PROBLEM TO WORK ON: Read through the data and report every line in which the word "lines" occurs.

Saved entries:
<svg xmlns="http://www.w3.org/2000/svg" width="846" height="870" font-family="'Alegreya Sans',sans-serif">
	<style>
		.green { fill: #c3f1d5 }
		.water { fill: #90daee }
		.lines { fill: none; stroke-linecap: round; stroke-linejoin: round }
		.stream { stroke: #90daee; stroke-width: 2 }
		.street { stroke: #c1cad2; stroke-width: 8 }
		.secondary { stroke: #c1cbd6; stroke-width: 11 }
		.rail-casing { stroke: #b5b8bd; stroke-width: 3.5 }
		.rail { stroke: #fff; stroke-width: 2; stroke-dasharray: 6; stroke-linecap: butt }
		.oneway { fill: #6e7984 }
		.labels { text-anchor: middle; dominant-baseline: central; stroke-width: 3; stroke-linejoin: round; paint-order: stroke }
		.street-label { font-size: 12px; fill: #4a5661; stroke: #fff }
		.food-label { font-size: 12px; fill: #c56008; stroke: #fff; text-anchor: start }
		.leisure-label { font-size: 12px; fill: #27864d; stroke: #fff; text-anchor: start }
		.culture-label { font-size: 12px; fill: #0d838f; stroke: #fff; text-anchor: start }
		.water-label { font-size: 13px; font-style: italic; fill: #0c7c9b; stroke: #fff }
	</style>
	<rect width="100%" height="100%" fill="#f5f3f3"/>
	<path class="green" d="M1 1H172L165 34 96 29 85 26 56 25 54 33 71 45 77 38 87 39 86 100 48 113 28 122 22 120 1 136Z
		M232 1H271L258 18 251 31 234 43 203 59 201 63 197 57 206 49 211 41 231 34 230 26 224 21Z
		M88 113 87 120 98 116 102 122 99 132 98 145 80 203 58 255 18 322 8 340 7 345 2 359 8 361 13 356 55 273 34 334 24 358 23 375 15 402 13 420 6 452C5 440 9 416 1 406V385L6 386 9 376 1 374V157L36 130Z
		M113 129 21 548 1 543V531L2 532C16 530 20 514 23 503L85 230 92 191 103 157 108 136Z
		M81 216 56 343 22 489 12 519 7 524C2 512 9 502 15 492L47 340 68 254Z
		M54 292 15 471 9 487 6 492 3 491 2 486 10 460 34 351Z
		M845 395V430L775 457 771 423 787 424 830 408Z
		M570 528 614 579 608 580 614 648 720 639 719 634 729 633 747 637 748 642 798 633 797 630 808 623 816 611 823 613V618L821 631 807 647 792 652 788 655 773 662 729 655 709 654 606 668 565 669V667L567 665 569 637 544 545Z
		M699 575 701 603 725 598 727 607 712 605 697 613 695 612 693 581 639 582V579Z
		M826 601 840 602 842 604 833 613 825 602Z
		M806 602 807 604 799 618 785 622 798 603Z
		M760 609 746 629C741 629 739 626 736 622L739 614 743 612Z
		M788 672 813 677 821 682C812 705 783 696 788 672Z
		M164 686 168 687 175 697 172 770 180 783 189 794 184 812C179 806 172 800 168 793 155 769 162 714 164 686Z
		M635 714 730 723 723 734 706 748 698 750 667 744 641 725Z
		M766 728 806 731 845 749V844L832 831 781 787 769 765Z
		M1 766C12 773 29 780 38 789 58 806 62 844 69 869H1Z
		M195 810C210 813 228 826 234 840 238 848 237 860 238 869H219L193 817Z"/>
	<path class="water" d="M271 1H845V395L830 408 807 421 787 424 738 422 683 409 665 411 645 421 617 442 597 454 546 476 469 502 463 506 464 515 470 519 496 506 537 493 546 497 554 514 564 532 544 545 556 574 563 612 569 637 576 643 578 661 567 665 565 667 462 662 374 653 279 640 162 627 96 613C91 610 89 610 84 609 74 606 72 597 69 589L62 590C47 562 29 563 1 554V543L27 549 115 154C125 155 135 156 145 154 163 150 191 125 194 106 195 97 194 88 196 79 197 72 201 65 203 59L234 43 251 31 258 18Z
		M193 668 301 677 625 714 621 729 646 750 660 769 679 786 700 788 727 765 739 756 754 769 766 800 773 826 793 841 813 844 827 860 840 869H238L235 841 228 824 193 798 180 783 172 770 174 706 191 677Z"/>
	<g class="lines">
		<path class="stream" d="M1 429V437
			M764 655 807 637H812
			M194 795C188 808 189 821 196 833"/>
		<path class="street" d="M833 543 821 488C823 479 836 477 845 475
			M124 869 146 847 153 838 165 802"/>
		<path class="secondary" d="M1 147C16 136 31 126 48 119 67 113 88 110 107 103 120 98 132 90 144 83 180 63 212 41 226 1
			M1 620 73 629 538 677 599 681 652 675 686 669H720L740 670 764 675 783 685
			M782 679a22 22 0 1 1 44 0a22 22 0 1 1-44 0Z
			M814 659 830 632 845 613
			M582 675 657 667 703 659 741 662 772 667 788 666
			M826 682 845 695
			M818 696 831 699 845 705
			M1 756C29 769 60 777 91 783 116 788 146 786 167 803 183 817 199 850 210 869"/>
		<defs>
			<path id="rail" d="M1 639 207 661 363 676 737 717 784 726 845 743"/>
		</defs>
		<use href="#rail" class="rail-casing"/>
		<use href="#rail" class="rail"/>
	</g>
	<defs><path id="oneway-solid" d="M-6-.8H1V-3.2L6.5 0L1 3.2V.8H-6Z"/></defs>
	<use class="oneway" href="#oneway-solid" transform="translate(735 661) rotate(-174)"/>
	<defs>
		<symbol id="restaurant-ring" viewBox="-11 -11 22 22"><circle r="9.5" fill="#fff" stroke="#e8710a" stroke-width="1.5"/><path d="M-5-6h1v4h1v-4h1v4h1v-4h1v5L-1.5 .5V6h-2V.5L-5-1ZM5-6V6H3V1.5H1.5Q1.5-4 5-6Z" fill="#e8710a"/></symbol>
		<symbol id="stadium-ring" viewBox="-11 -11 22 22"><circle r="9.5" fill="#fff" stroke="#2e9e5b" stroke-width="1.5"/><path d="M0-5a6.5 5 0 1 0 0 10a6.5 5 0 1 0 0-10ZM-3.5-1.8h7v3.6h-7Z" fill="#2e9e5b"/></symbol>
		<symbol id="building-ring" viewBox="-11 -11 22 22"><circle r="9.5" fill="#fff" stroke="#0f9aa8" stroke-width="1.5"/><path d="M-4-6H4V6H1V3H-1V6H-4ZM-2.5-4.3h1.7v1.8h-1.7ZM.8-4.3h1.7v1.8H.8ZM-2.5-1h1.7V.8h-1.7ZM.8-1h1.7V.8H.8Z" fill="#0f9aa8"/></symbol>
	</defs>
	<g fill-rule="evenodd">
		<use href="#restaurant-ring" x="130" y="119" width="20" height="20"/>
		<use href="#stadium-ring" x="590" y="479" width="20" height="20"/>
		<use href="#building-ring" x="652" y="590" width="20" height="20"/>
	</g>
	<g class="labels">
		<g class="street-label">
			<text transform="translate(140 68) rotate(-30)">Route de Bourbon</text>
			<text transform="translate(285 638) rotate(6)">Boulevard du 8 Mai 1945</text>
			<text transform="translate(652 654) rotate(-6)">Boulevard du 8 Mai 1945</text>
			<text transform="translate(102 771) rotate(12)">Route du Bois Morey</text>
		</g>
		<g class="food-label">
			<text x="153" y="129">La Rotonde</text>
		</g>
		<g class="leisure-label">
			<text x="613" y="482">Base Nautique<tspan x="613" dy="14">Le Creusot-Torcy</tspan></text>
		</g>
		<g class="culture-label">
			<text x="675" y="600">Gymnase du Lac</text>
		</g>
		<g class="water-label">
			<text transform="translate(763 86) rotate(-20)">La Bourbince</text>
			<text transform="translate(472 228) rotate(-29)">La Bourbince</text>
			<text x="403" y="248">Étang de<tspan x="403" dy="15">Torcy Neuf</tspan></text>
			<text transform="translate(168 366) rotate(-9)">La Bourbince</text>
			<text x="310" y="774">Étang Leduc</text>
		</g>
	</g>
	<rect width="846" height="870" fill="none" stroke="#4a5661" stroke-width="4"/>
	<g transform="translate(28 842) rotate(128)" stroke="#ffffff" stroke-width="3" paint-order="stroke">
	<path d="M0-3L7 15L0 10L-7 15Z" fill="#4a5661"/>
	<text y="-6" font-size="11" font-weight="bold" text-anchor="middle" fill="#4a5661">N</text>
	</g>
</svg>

TASK ANSWER:
		.lines { fill: none; stroke-linecap: round; stroke-linejoin: round }
	<g class="lines">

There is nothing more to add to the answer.